>>>

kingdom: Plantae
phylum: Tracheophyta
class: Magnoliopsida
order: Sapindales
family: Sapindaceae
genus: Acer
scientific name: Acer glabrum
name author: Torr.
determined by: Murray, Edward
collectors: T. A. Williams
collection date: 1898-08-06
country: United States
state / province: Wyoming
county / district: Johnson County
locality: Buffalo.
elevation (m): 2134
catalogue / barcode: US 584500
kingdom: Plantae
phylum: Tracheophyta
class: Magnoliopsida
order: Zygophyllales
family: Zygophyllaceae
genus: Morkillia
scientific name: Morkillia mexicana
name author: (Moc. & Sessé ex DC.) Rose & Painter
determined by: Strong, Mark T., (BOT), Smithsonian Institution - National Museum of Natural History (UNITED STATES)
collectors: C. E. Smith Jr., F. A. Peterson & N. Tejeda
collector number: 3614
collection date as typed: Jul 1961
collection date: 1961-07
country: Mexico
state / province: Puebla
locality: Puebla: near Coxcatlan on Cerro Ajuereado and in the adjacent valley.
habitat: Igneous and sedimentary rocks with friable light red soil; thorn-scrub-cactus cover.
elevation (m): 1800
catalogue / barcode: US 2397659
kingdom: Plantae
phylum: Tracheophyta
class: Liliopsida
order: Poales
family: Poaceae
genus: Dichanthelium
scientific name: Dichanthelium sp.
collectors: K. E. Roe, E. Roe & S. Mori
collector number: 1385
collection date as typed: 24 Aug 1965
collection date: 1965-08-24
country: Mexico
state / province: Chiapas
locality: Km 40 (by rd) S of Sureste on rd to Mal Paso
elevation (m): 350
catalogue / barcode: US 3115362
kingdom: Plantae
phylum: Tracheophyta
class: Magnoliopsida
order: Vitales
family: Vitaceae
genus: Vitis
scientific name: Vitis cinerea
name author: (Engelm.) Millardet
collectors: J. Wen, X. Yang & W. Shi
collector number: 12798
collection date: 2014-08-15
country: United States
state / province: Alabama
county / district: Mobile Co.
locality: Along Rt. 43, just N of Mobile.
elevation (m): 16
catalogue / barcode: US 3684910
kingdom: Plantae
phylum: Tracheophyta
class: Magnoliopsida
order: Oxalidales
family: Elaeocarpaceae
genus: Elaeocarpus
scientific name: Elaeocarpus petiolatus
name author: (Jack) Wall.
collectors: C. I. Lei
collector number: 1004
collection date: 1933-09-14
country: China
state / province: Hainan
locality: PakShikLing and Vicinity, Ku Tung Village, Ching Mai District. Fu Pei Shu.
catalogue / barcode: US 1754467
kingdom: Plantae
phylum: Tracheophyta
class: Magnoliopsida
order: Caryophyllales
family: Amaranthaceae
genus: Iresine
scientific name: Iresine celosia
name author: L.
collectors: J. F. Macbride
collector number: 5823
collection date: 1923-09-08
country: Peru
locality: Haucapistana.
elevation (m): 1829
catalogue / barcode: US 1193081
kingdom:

<<<

Please retype every line of the records above, word for word, from the first record through the last.

Complete response:
kingdom: Plantae
phylum: Tracheophyta
class: Magnoliopsida
order: Sapindales
family: Sapindaceae
genus: Acer
scientific name: Acer glabrum
name author: Torr.
determined by: Murray, Edward
collectors: T. A. Williams
collection date: 1898-08-06
country: United States
state / province: Wyoming
county / district: Johnson County
locality: Buffalo.
elevation (m): 2134
catalogue / barcode: US 584500
kingdom: Plantae
phylum: Tracheophyta
class: Magnoliopsida
order: Zygophyllales
family: Zygophyllaceae
genus: Morkillia
scientific name: Morkillia mexicana
name author: (Moc. & Sessé ex DC.) Rose & Painter
determined by: Strong, Mark T., (BOT), Smithsonian Institution - National Museum of Natural History (UNITED STATES)
collectors: C. E. Smith Jr., F. A. Peterson & N. Tejeda
collector number: 3614
collection date as typed: Jul 1961
collection date: 1961-07
country: Mexico
state / province: Puebla
locality: Puebla: near Coxcatlan on Cerro Ajuereado and in the adjacent valley.
habitat: Igneous and sedimentary rocks with friable light red soil; thorn-scrub-cactus cover.
elevation (m): 1800
catalogue / barcode: US 2397659
kingdom: Plantae
phylum: Tracheophyta
class: Liliopsida
order: Poales
family: Poaceae
genus: Dichanthelium
scientific name: Dichanthelium sp.
collectors: K. E. Roe, E. Roe & S. Mori
collector number: 1385
collection date as typed: 24 Aug 1965
collection date: 1965-08-24
country: Mexico
state / province: Chiapas
locality: Km 40 (by rd) S of Sureste on rd to Mal Paso
elevation (m): 350
catalogue / barcode: US 3115362
kingdom: Plantae
phylum: Tracheophyta
class: Magnoliopsida
order: Vitales
family: Vitaceae
genus: Vitis
scientific name: Vitis cinerea
name author: (Engelm.) Millardet
collectors: J. Wen, X. Yang & W. Shi
collector number: 12798
collection date: 2014-08-15
country: United States
state / province: Alabama
county / district: Mobile Co.
locality: Along Rt. 43, just N of Mobile.
elevation (m): 16
catalogue / barcode: US 3684910
kingdom: Plantae
phylum: Tracheophyta
class: Magnoliopsida
order: Oxalidales
family: Elaeocarpaceae
genus: Elaeocarpus
scientific name: Elaeocarpus petiolatus
name author: (Jack) Wall.
collectors: C. I. Lei
collector number: 1004
collection date: 1933-09-14
country: China
state / province: Hainan
locality: PakShikLing and Vicinity, Ku Tung Village, Ching Mai District. Fu Pei Shu.
catalogue / barcode: US 1754467
kingdom: Plantae
phylum: Tracheophyta
class: Magnoliopsida
order: Caryophyllales
family: Amaranthaceae
genus: Iresine
scientific name: Iresine celosia
name author: L.
collectors: J. F. Macbride
collector number: 5823
collection date: 1923-09-08
country: Peru
locality: Haucapistana.
elevation (m): 1829
catalogue / barcode: US 1193081
kingdom:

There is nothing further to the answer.